The patients with implants (group 1) in this study were divided into two groups: “Relative Success” (RS) group (no implants were lost and the MBL was ≤ 1.9 mm after 3 years) and “Relative Failure” (RF) group (one or several implants were lost or the MBL was > 1.9 mm after 3 years).
Final patient satisfaction was measured using the implant crown esthetic index (range, 0–5) [28]. The implant crown esthetic index was well adapted for patients with CLP compared with the pink esthetic score, which was judged too strict for CLP patients. Satisfaction was also evaluated in group 2 (other rehabilitation). The evaluation was performed by the patients themselves and by professional examiners (two maxillofacial surgeons and two dentists).
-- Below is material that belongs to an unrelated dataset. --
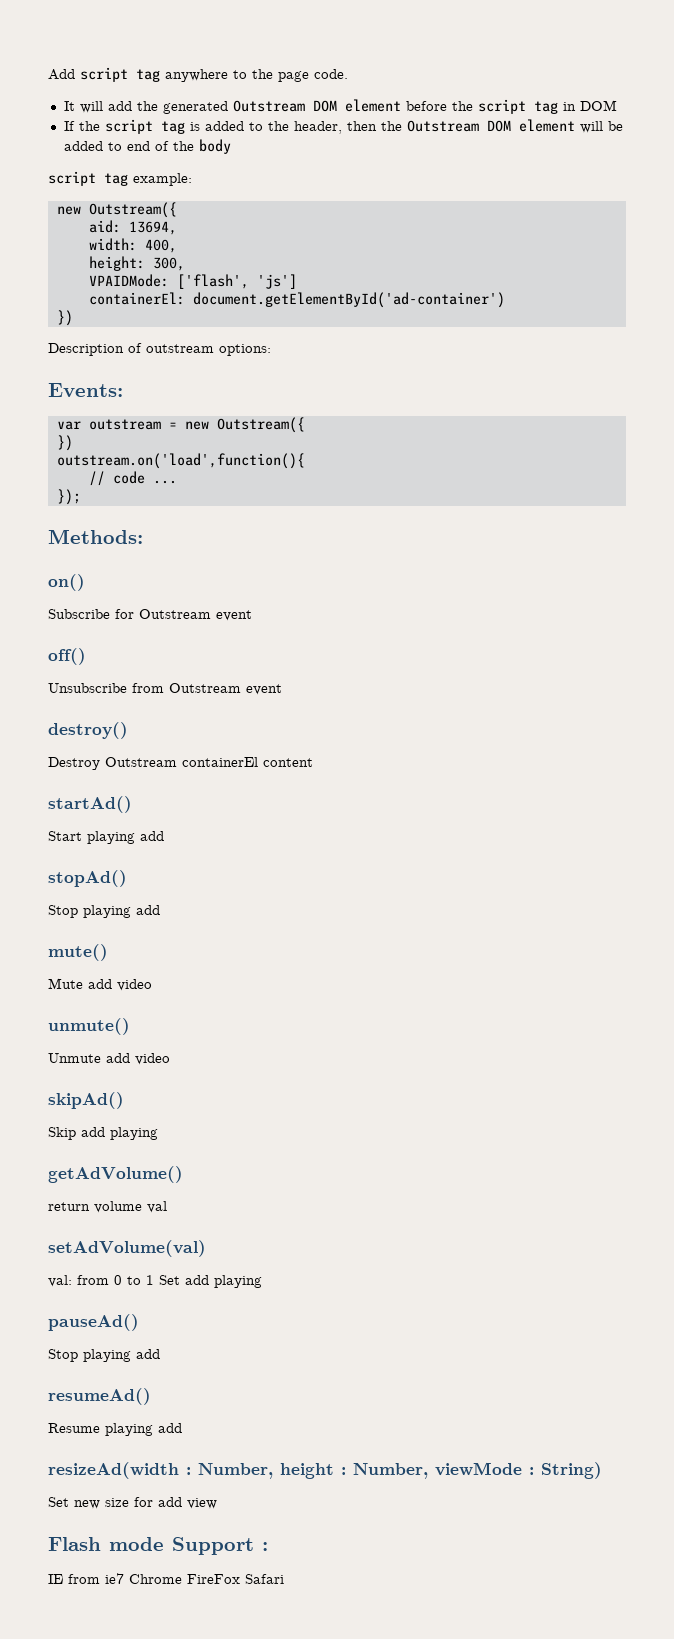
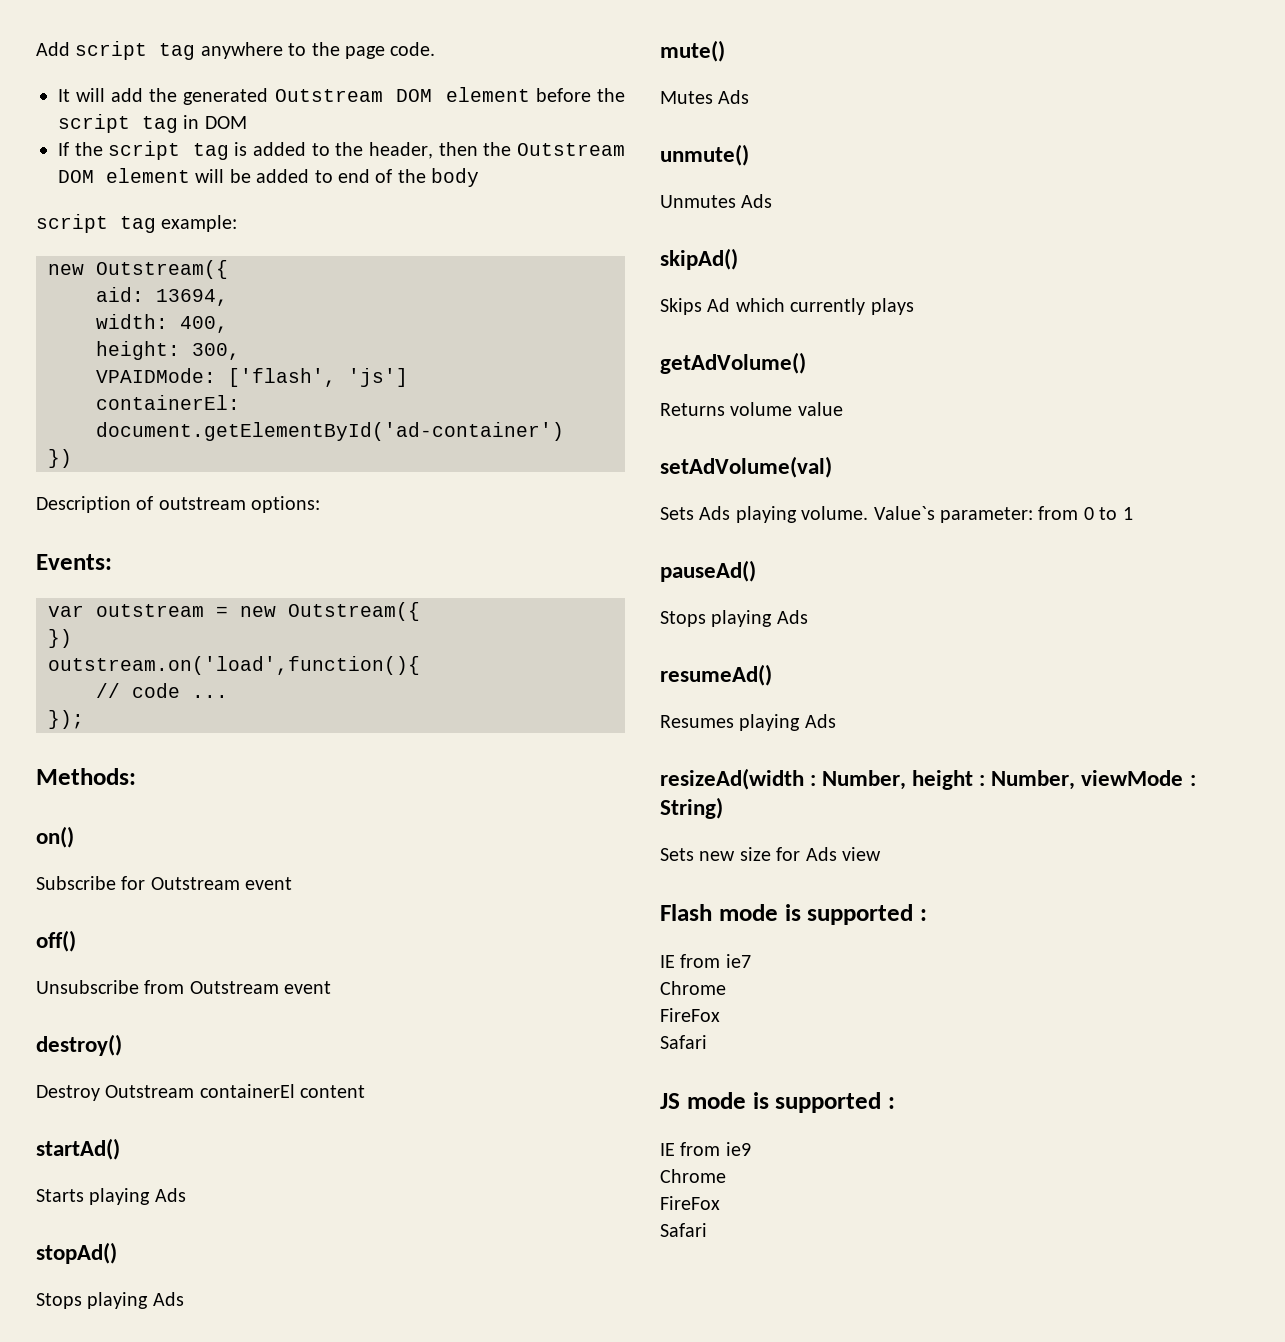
[48,831,164,844] [48,870,127,887] [48,905,160,918] [48,944,108,961] [48,978,152,991] [48,1018,130,1035] [48,1053,170,1065] [48,1092,124,1109] [48,1127,158,1140] [48,1166,183,1183] [48,1201,167,1213] [48,1240,206,1257] [48,1275,262,1288] [48,1314,139,1331] [48,1349,160,1362] [48,1388,151,1405] [48,1423,182,1436] Start playing add // stopAd() // Stop playing add // mute() // Mute add video // unmute() // Unmute add video // skipAd() // Skip add playing // getAdVolume() // return volume val // setAdVolume(val) // val: from 0 to 1 Set add playing // pauseAd() // Stop playing add // resumeAd() // Resume playing add -> [36,1188,186,1205] [36,1242,117,1264] [36,1292,184,1309] [660,40,725,62] [660,90,750,104] [660,144,749,166] [660,194,773,208] [660,248,738,270] [660,298,914,315] [660,352,806,374] [660,402,843,416] [660,456,832,478] [660,506,1133,523] [660,560,756,582] [660,610,808,627] [660,664,772,686] [660,714,836,731] Starts playing Ads // stopAd() // Stops playing Ads // mute() // Mutes Ads // unmute() // Unmutes Ads // skipAd() // Skips Ad which currently plays // getAdVolume() // Returns volume value // setAdVolume(val) // Sets Ads playing volume. Value`s parameter: from 0 to 1 // pauseAd() // Stops playing Ads // resumeAd() // Resumes playing Ads
[48,1497,69,1507] Set -> [660,848,694,861] Sets
[158,1497,182,1507] add -> [805,847,837,861] Ads
[172,1537,254,1555] Support -> [784,904,914,925] is supported
[129,1574,284,1584] Chrome FireFox Safari -> [660,981,726,995] [660,1008,720,1022] [660,1035,707,1049] [660,1092,895,1113] [660,1142,751,1156] [660,1169,726,1183] [660,1196,720,1210] [660,1223,707,1237] // Chrome // FireFox // Safari // JS mode is supported : // IE from ie9 // Chrome // FireFox // Safari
Ethical approval and consent
All data were retrospectively collected and analyzed from routine cleft procedures. Informed consent for the use of anonymized data from medical records was obtained from the patients participating in the study and their legal representatives. The Institutional Review Board of Head and Neck University Institute (IRB No. 2017–05) approved the study protocol. In addition, our monocentric research on retrospective data meets the requirements of the MR003 (Reference Method 003), number 2202706, of the Commission Nationale de l’Informatique et des Libertés [National Commission for Data Protection].
Statistical analysis
Qualitative data are presented as absolute and relative frequencies and were compared according to the χ2 test or Fisher’s exact test, as necessary. Quantitative data are presented as means and standard deviations, or medians and ranges, and were compared using the Student’s t-test or the Wilcoxon test. The normality of the distribution was tested using the Kolmogorov–Smirnov test. A 3-point difference between mean scores was considered clinically relevant. Considering this hypothesis, the inclusion of 40 patients yielded 90% power for the study. All statistical analyses were two-sided, and a p-value < 0.05 was considered statistically significant. All calculations were performed using R 3.2.2 software.